Boston Globe: OneVoice for Two States Now More than Ever

James F. Smith of the Boston Globe just did a story about a OneVoice Tour through New England that captured the essence of OneVoice rather well.  It also highlighted the importance of keeping the message and movement alive, now more than ever.

The Boston Globe

 

Roi Assaf of OneVoice Israel (left) and Nisreen Abdallah of OneVoice Palestine spoke this week at Harvard Divinity School, the first of several stops on a tour of New England schools.
Roi Assaf of OneVoice Israel (left) and Nisreen Abdallah of OneVoice Palestine spoke this week at Harvard Divinity School, the first of several stops on a tour of New England schools. (Pat Greenhouse/Globe Staff)

OneVoice movement pushes two-state solution for Mideast

Boston Globe

By James F. Smith, Globe Staff  |  February 28, 2009

There could hardly be a less hopeful moment for peace between Israelis and Palestinians: Israeli forces invaded the Gaza Strip last month, and then Israeli voters marched firmly to the right in elections. Palestinians are more divided than ever, with the hard-line Hamas movement still firing rockets from Gaza at Israeli towns, while the moderate Fatah faction has been sidelined.

Yet Nisreen Abdallah, a Palestinian, joined Roi Assaf, an Israeli, in a conference room at the Harvard Divinity School this week to make the case that this is precisely the moment for compromises that will let Palestinians and Israelis live side by side in two secure states.

It was the first stop on a weeklong tour of a dozen schools and colleges in New England for leaders of OneVoice Israel and OneVoice Palestine, parallel organizations that are pushing for a two-state solution. Their goal: build a critical mass of moderates in each of their communities able to challenge the extremists and move toward peace.

Muslim and Jewish student organizations are cosponsoring the OneVoice meetings around Boston campuses – where Abdallah and Assaf offer firmly nationalistic arguments that reflect the strong emotions flowing from years of grievances and slights in both camps.

At Harvard, Abdallah told of the humiliation she has endured at Israeli checkpoints in the Palestinian West Bank, and her hatred of the Israeli soldiers who run them. Assaf told of serving as an Army sergeant in charge of one of those tense checkpoints, at a time of suicide bombings by Palestinians in Israel.

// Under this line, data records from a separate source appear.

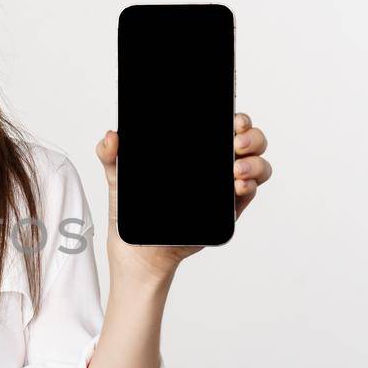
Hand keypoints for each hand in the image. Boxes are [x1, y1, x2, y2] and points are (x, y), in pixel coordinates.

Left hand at [96, 112, 272, 277]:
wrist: (137, 249)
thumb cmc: (131, 208)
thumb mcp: (117, 176)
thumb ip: (110, 154)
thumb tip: (112, 136)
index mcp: (194, 148)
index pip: (224, 124)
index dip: (237, 117)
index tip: (233, 118)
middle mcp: (215, 163)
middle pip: (250, 140)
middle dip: (251, 136)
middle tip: (235, 142)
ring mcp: (225, 186)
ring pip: (257, 164)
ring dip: (255, 162)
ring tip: (236, 171)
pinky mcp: (229, 210)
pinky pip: (250, 193)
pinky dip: (250, 186)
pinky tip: (237, 186)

Nevertheless, Abdallah and Assaf both conclude that the only way to protect their own community’s future well-being is to create a viable Palestinian state that recognizes a secure Israel. The OneVoice case is that this is not a naive dream but hardheaded self-interest; the alternative is more years of worsening bloodshed.

They both acknowledged the particularly pessimistic context for their work.

"The option is still there for a two-state solution, but on both sides the window is narrowing down," Assaf said. Moderates have been undermined by the Gaza fighting, he said, because the conflict "pushes people on both sides toward the extremes."

For her part, Abdallah said Palestinians in the West Bank watched with a mixture of anguish and anger as the Israelis have focused recently on Hamas and Gaza while all but ignoring Palestinian President Mahmoud Abbas, the leader of the moderate Fatah faction that controls the West Bank.

"The danger is that people start to think that violence can achieve something," she said. "We have a lot of people becoming pro-Hamas because they see that Hamas is getting more attention from the Israelis."

The OneVoice branches operate separately in Palestinian areas and Israel. Unlike some peace groups, the goal is not to get dialogue going with the other side, but rather to energize the moderate center within each community to make its voice heard in favor of a two-state deal.

OneVoice also is premised on moving beyond the vexing historical disputes that underlie issues such as the status of Jerusalem and the rights of Palestinian refugees, knowing that Palestinians and Israelis will never persuade each other to concede past wrongs.

"I am not here to discuss every argument," Assaf said. "If you go down the path of arguing each narrative, I will tell you that I am 100 percent right on these issues, and the other side will tell us they are 100 percent right. We are trying to build something to reach a future. If you don’t see a future, you fail."

OneVoice was founded in 2002 by Daniel Lubetsky, a Mexican-born entrepreneur and social activist who lives in New York and Israel. The organization’s Israeli and Palestinian branches boast of signing up nearly 650,000 people, roughly equally divided between the two communities, in favor of sustained negotiations for a two-state solution.

Assaf and Abdallah are the full-time coordinators for the 1,800 volunteer youth leaders in the two movements, who organize local projects in schools and neighborhoods. Their recent programs include the "Imagine 2018" project last year, in which Israeli and Palestinian students wrote essays on what their societies would look like in a decade if the conflict ended.

China Sajadian, the New York-based international program coordinator for OneVoice, said US campuses often are fiercely divided on the issues, pushing programs such as Israel-Apartheid Awareness Week or Islamo-Fascism Awareness Week.

She said the OneVoice campus tours seek to engage moderates in the United States who will speak out for mutual engagement, rather than remain mired in the old divisions.